Tasks to complete:
a - Answer these questions from the article on intellectual property and Generative AI:
(i) What effective tax rate does the Cyprus IP Box produce on qualifying IP income?
(ii) In what month and year did thousands of artists sign the petition against companies like OpenAI and Anthropic?
(iii) When was ChatGPT released, according to the article?
b - Print the part of the article on intellectual property and Generative AI between "The Next IP" and "and product development.", inclusive.
c - Write what comes next in the article on intellectual property and Generative AI, beginning after its final sentence.

Passage shown:
%%

The Next IP Frontier

It’s no surprise that Cyprus offers one of the most attractive tax-incentive frameworks for intellectual property (IP) rights. Updated in 2016 to align with international standards, the Cyprus IP Box provides an 80% exemption on qualifying IP income, resulting in an effective tax rate of just 2.5%. That’s a sweet deal for innovative and tech-driven companies. Combined with other incentives, this regime has proved especially attractive to international businesses – particularly fintech firms and video game studios – helping them reduce costs and channel more resources into R&D and product development.

However, what qualifies as IP might soon change.

In October 2024, thousands of artists, including Björn Ulvaeus of ABBA, Nobel Prize-winning novelist Kazuo Ishiguro and actor Julianne Moore, signed a petition against companies like OpenAI and Anthropic, accusing them of using their copyrighted works to train large language models (LLMs). It was a high-profile salvo in the increasingly fierce battle over intellectual property in the age of Generative AI. Moral panics over technology are nothing new. Once upon a time, composers considered pianos a scourge while publishers derided the photocopier as their worst nightmare. But Generative AI has rewritten the rules of engagement: it doesn’t just duplicate – it generates, often in ways that not even its creators fully understand. As Anthropic CEO Dario Amodei bluntly put it in a recent essay on his website, “People outside the field are often surprised and alarmed to learn that we do not understand how our own AI creations work.” These systems aren’t so much built as they are grown – their inner workings are emergent rather than engineered. An AI-generated song, for example, will pull fragments from countless works in its training data to produce a recombinant composition. But the exact creative choices it makes remain largely opaque. This so-called “black box problem” complicates more than just ethics – it muddies the legal waters. Courts, then, must wrestle not only with the content of AI-generated outputs but also the inscrutability of the process itself. This uncertainty undermines the foundations of traditional IP frameworks, which depend on clear authorship, intent and traceable creative effort. And when machines remix at scale, without consent or credit, they rattle the two pillars of IP: incentivising innovation and protecting the individual creator. Indeed, a 2023 paper published on SSRN, a repository for research, suggests that self-employed creatives, from writers to illustrators and beyond, have seen their income fall since ChatGPT was released in November 2022.

%%

Recorded data:

%%

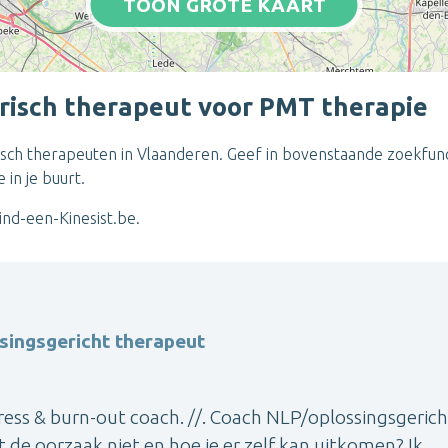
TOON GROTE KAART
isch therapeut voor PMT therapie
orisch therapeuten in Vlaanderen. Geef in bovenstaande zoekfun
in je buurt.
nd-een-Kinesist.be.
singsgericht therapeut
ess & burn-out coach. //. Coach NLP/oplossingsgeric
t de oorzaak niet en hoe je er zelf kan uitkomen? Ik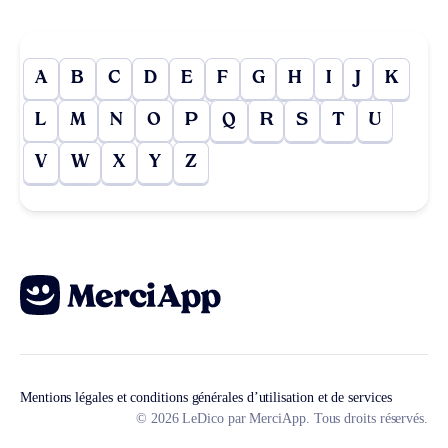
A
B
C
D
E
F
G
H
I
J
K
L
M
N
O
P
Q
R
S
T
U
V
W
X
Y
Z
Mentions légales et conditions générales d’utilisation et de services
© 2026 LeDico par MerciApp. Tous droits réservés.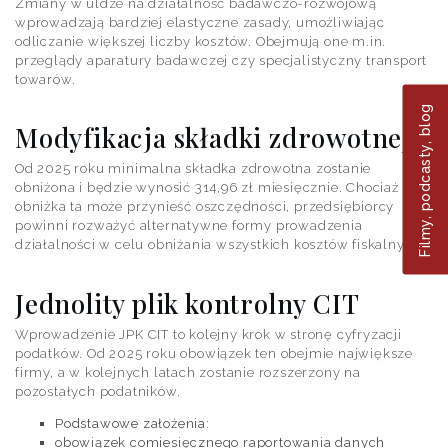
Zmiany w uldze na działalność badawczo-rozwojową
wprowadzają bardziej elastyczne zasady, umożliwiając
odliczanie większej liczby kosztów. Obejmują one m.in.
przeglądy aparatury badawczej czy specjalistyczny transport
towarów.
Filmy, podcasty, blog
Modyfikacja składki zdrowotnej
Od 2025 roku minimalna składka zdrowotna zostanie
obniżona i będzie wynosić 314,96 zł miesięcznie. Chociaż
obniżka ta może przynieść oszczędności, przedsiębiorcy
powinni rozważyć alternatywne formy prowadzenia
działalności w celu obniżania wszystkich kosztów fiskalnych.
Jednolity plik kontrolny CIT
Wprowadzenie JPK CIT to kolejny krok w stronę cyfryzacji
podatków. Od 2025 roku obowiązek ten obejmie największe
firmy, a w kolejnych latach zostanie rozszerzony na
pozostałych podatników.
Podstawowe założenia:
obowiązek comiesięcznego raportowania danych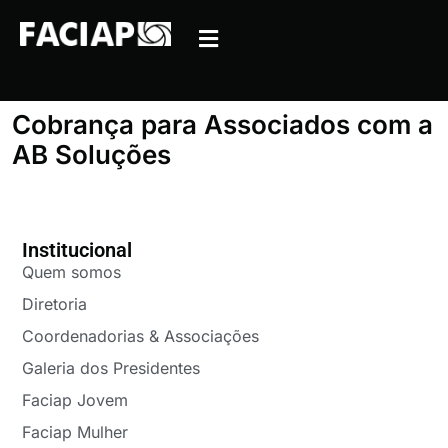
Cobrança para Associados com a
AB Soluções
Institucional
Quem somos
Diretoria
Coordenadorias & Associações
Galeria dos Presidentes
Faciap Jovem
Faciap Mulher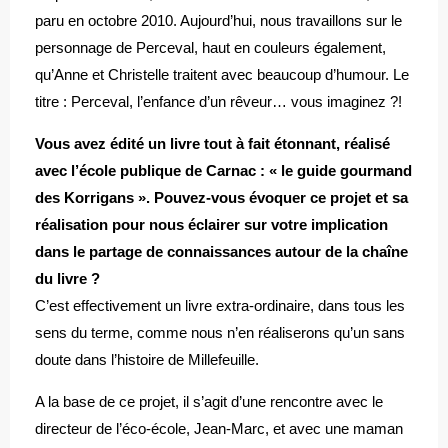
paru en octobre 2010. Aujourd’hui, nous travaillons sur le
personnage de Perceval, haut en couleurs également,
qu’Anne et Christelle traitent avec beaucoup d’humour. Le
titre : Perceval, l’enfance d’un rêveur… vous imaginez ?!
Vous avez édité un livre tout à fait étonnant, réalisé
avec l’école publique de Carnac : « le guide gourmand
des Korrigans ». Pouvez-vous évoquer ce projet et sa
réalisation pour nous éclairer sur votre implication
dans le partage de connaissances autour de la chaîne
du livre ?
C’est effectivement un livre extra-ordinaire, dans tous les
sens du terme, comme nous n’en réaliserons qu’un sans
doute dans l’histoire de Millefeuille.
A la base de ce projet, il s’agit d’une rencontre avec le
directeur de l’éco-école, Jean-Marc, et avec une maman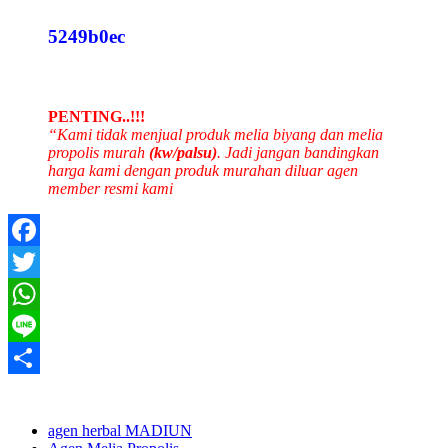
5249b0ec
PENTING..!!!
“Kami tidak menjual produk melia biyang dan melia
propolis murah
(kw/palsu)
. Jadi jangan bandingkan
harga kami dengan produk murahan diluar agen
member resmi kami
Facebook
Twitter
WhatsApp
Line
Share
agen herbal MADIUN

%%
%%

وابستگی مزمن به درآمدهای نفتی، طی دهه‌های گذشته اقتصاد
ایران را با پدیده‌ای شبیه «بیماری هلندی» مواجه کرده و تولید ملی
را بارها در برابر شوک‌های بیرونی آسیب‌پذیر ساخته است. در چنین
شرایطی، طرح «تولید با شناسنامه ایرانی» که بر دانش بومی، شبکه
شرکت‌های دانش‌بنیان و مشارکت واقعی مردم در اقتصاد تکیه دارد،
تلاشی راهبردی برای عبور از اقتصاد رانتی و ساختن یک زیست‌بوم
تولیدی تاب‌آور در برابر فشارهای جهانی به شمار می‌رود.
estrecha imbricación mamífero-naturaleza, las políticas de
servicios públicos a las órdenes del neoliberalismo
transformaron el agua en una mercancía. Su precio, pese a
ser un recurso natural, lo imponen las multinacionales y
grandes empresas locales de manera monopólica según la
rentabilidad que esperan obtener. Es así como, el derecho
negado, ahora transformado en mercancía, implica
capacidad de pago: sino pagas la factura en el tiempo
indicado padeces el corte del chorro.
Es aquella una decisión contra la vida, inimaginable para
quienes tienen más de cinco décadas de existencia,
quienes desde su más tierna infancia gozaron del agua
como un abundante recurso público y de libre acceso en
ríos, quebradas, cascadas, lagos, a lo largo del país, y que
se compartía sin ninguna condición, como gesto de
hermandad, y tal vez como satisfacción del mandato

%%
%%

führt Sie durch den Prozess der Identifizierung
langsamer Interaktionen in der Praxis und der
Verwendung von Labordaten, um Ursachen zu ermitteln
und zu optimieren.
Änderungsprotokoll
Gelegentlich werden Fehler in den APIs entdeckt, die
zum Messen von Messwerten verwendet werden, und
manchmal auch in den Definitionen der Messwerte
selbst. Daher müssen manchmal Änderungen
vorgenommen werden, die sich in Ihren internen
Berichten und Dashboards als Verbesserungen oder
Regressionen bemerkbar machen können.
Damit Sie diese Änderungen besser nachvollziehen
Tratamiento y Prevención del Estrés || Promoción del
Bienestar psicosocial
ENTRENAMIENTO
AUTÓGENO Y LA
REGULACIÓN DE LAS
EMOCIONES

%%

Results of the exercise:
a -
(i) 2.5%
(ii) October 2024
(iii) November 2022

b -
The Next IP Frontier

It’s no surprise that Cyprus offers one of the most attractive tax-incentive frameworks for intellectual property (IP) rights. Updated in 2016 to align with international standards, the Cyprus IP Box provides an 80% exemption on qualifying IP income, resulting in an effective tax rate of just 2.5%. That’s a sweet deal for innovative and tech-driven companies. Combined with other incentives, this regime has proved especially attractive to international businesses – particularly fintech firms and video game studios – helping them reduce costs and channel more resources into R&D and product development.

c -
One issue is whether using copyrighted material to train AI models is an infringement at all. Lawmakers are still grappling with whether and how to allow text and data mining of IP-protected works, all while weathering fierce opposition from rights holders. AI companies argue that their tools fall under the ‘fair use’ doctrine, which permits limited use of protected works for purposes like criticism, commentary, news reporting or scholarship. Plaintiffs must also prove that an AI’s output is not just derivative but substantially similar to a protected work – a high bar when dealing with opaque algorithms and probabilistic processes.

The legal complications don’t end there. If IP law is built around human authorship, what happens when human input is minimal or non-existent? The US Copyright Office has drawn a clear line: no human, no protection. EU courts have taken a similar stance. In a notable Czech case, the Municipal Court of Prague ruled that an AI-generated image lacked human authorship and thus could not be copyrighted. As more works emerge from machines, this principle – no person, no property – will be tested further. What’s clear is that courts, policymakers and industry players will have to rethink the rules. The legal scaffolding of intellectual property wasn’t built for models that learn by ingestion and grow to make unpredictable decisions and the IP regimes of tomorrow must reflect this new reality. The next five years will surely bring fundamental shifts in how IP is created, protected and monetised.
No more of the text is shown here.